You're a Good Man, Charles Schulz

“It seems beyond the comprehension of people that someone can be born to draw comic strips, but I think I was.” - Charles M. Schulz

PEANUTS creator Charles M. Schulz – “Sparky” to his friends and family – was born in Minneapolis, Minnesota on November 26, 1922. Schulz’s father – like Charlie Brown’s – was a barber. Each week, he’s sit with young Sparky and read the Sunday comics from four different newspapers. As Schulz reached his late teens, his parents encouraged the young artist to enroll in a correspondence course in cartooning. Their early support provided a strong foundation for his later success.

In his art courses, Schulz wasn’t always a star student. He actually received a C+ in “Drawing of Children.” But he never gave up, later affirming, “My ambition from earliest memory was to produce a daily comic strip.”

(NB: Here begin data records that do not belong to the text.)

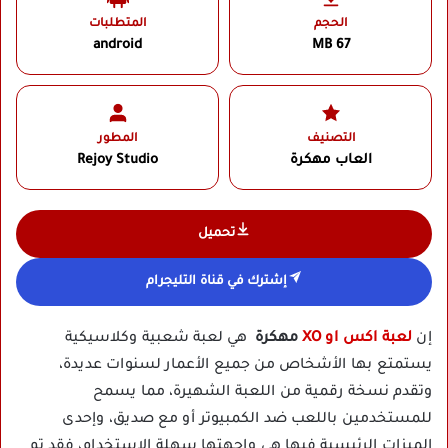
الحجم
المتطلبات
android
67 MB
التصنيف
المطور
العاب مهكرة
Rejoy Studio‏
تحميل
إشترك في قناة التليجرام
إن
لعبة اكس او XO
مهكرة
هي لعبة شعبية وكلاسيكية
يستمتع بها الأشخاص من جميع الأعمار لسنوات عديدة،
وتقدم نسخة رقمية من اللعبة الشهيرة، مما يسمح
للمستخدمين باللعب ضد الكمبيوتر أو مع صديق، وإحدى
الميزات الرئيسية فيها هي واجهتها سهلة الاستخدام، فقد تم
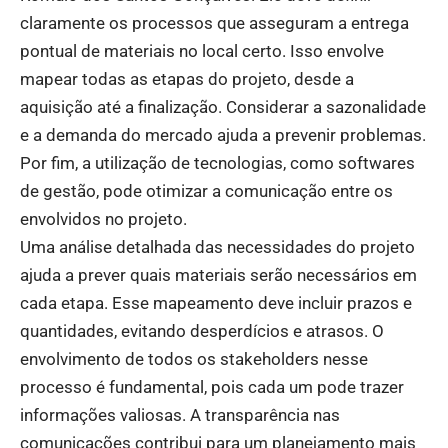
claramente os processos que asseguram a entrega
pontual de materiais no local certo. Isso envolve
mapear todas as etapas do projeto, desde a
aquisição até a finalização. Considerar a sazonalidade
e a demanda do mercado ajuda a prevenir problemas.
Por fim, a utilização de tecnologias, como softwares
de gestão, pode otimizar a comunicação entre os
envolvidos no projeto.
Uma análise detalhada das necessidades do projeto
ajuda a prever quais materiais serão necessários em
cada etapa. Esse mapeamento deve incluir prazos e
quantidades, evitando desperdícios e atrasos. O
envolvimento de todos os stakeholders nesse
processo é fundamental, pois cada um pode trazer
informações valiosas. A transparência nas
comunicações contribui para um planejamento mais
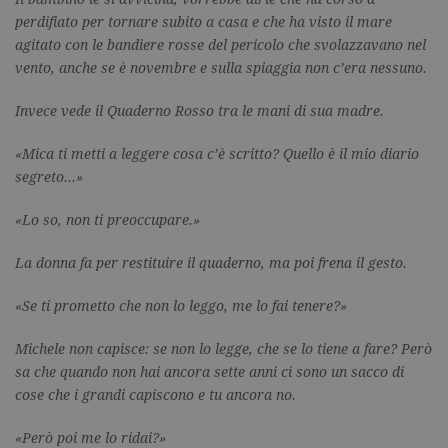
perdifiato per tornare subito a casa e che ha visto il mare
agitato con le bandiere rosse del pericolo che svolazzavano nel
vento, anche se è novembre e sulla spiaggia non c’era nessuno.
Invece vede il Quaderno Rosso tra le mani di sua madre.
«Mica ti metti a leggere cosa c’è scritto? Quello è il mio diario
segreto…»
«Lo so, non ti preoccupare.»
La donna fa per restituire il quaderno, ma poi frena il gesto.
«Se ti prometto che non lo leggo, me lo fai tenere?»
Michele non capisce: se non lo legge, che se lo tiene a fare? Però
sa che quando non hai ancora sette anni ci sono un sacco di
cose che i grandi capiscono e tu ancora no.
«Però poi me lo ridai?»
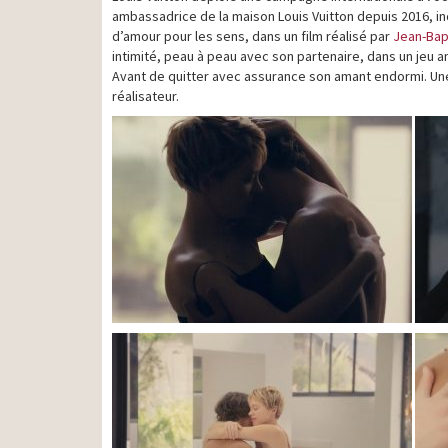
ambassadrice de la maison Louis Vuitton depuis 2016, inc
d’amour pour les sens, dans un film réalisé par
Jean-Bap
intimité, peau à peau avec son partenaire, dans un jeu a
Avant de quitter avec assurance son amant endormi. Une
réalisateur.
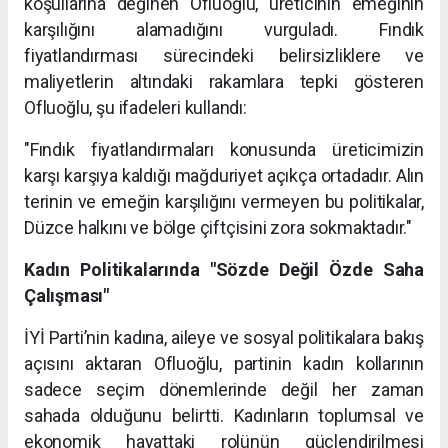
koşullarına değinen Ofluoğlu, üreticinin emeğinin
karşılığını alamadığını vurguladı. Fındık
fiyatlandırması sürecindeki belirsizliklere ve
maliyetlerin altındaki rakamlara tepki gösteren
Ofluoğlu, şu ifadeleri kullandı:
"Fındık fiyatlandırmaları konusunda üreticimizin
karşı karşıya kaldığı mağduriyet açıkça ortadadır. Alın
terinin ve emeğin karşılığını vermeyen bu politikalar,
Düzce halkını ve bölge çiftçisini zora sokmaktadır."
Kadın Politikalarında "Sözde Değil Özde Saha
Çalışması"
İYİ Parti’nin kadına, aileye ve sosyal politikalara bakış
açısını aktaran Ofluoğlu, partinin kadın kollarının
sadece seçim dönemlerinde değil her zaman
sahada olduğunu belirtti. Kadınların toplumsal ve
ekonomik hayattaki rolünün güçlendirilmesi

In 1943, soon after the United States entered World War II, Schulz was drafted into the Army, where he served in Europe as an infantryman and then a staff sergeant. After returning from the war, Schulz’s first big break came in 1947 when the St. Paul Pioneer Press picked up his weekly cartoon feature called “Li’l Folks” – the strip that would eventually be renamed PEANUTS.

Schulz didn’t choose the new name. In fact, he was never crazy about it. But when United Feature Syndicate placed the strip in seven of their newspapers across the country in 1950, they rechristened PEANUTS. The strip caught on slowly but steadily over the next several years – and before long, Charles Schulz became a household name. Between October 2, 1950 and February 13, 2000, newspapers around the globe published thousands of original PEANUTS comic strips – 17,897 to be exact – every single one of them drawn by Schulz himself.